▸ **Kutipan**:
....

Semua
langkah yang aku ambil sampai dengan detik ini, semua dengan izin dan rido imamku.
Keputusanku untuk resign, untuk diam di rumah, dan ingin bekerja dari rumah
sudah aku bicarakan dan konsultasikan dengan suami secara mendetail. Sebenarnya
suami sudah paham siapa diriku. Sejak awal mengenal, sejak di mess perusahaan,
aku sudah suka berjualan. Waktu itu, kalau suami dinas ke Pekanbaru, nanti mampir
di kantor Pekanbaru untuk mengambil paket dagangan batik. Kadang dua atau tiga
karung. Aku, keturunan dari Simbah yang jualan beras, memang hal yang membuatku
bersemangat adalah berjualan.
Sebenarnya
aku menginginkan kami bersama-sama membangun bisnis. Tapi passion tentu saja
tidak dapat dipaksakan. Hal awal yang aku lakukan adalah, bagaimana memberi
pemahaman kepada suami apa yang aku inginkan, dan seperti apa jalan yang
sebaiknya ditempuh. Di awal-awal aku mulai berjualan, suami selalu terlihat
kebingungan melihat begitu banyak barang datang, berkotak-kotak. Aku hanya
menjawab bahwa kita tidak perlu khawatir, Allah yang akan mendatangkan pembeli.
Bahkan
dalam keadaan hamil, sudah mulai membesar, aku tetap aktif dan sibuk. Waktu
itu, menjelang bulan puasa. Sepulang kerja, di rumah sudah menunggu ibu-ibu
yang akan melihat koleksi daganganku. Mereka sudah menunggu untuk memilih-milih
baju. Dengan tak kenal lelah, aku melayani mereka dengan senang dan sepenuh
hati. Suami mengingatkanku agar tidak terlalu capek, karena hamil anak ke empat
ini usiaku sudah 38 tahun.
Sudah agak berapa lama, aku menjual
barang-barang berupa baju, jilbab, gamis, koko, dan kebutuhan muslim lainnya.
Aku berjualan di rumah, di sela-sela kegiatanku bekerja. Yang mengirimiku adalah Bulikku yang di Yogya.
Beliau istri adik Bapak. Aku dikirimi baju-baju muslim, yang waktu itu sedang
tren dengan banyak bordiran dan pernik-pernik. Bulik juga mengirim gamis-gamis muslim,
jilbab, baju anak muslim, dan banyak lainnya.
Sebenarnya
Bulik produsen sprei. Spreinya cantik, homemade. Nama brandnya Amanah. Harganya
memang lumayan mahal, tetapi karena kainnya bagus dan jahitannya rapi,
pelangganku mau membelinya. Biasanya. Nanti mereka akan datang lagi untuk
membeli lagi setelah mereka merasakan nyamannya sprei yang aku jual.

....

▸ **Perintah A**: Dalam kutipan tentang berjualan dari rumah, apa nama merek sprei buatan Bulik?
▸ **Perintah B**: Sebutkan semua barang dagangan yang dirinci dalam kalimat kutipan tentang berjualan dari rumah yang diawali "Sudah agak berapa lama".
▸ **Perintah C**: Teruskan kutipan tentang berjualan dari rumah, dimulai setelah kalimat terakhirnya.

▸ **Cuplikan catatan**:
....

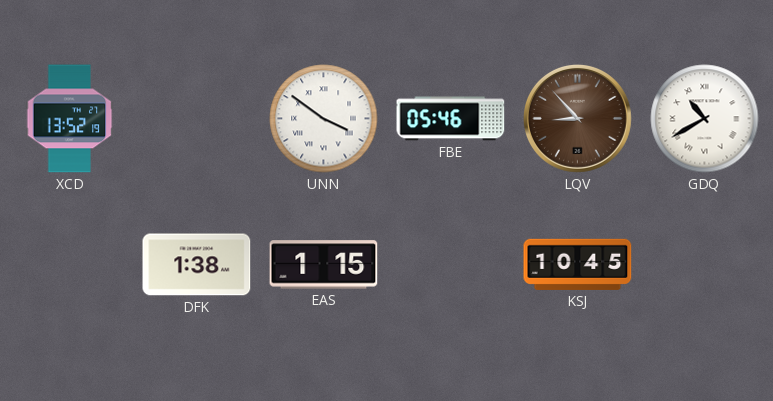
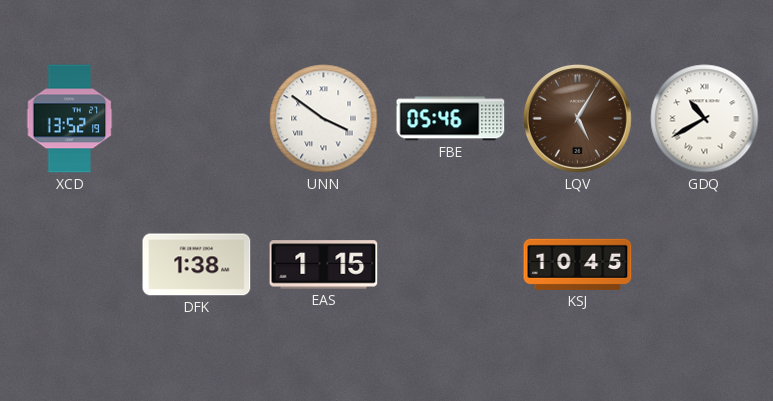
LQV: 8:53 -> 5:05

....

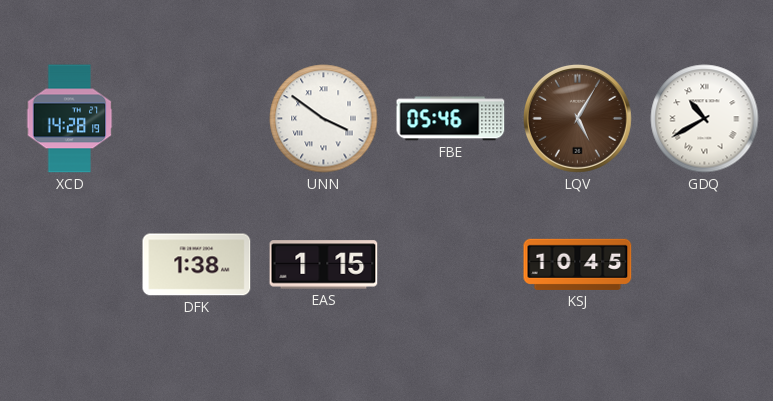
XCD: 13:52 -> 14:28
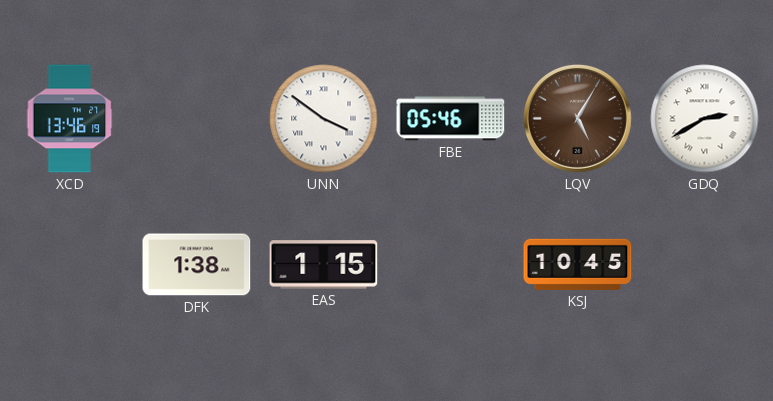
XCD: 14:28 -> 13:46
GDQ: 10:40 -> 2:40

....

▸ **Jawaban yang diharapkan A**: Amanah.

▸ **Jawaban yang diharapkan B**: Baju, jilbab, gamis, koko, dan kebutuhan muslim lainnya.

▸ **Jawaban yang diharapkan C**:
Aku
juga disuplai gamis dan jilbab home made dari temanku di Depok yang dulu beliau
adalah karyawan juga di perusahaan. Gamis dan jilbab Fadhila ini menjadi
favorit, beberapa ibu-ibu yang telah memakai gamisku ini, tidak mau lagi ketika
aku tawarin dengan baju dan jilbab buatan yang lain. Jadi, aku harus mencari
cara lain agar barang-barangku yang baru bisa terjual. Aku jual kepada
teman-teman yang belum mengenal Fadhila, barulah bisa laku. Alhamdulillah.
Jadi,
dengan aktivitasku seperti itu, lama kelamaan suamiku paham dan menerima
kesibukanku dengan ikhlas.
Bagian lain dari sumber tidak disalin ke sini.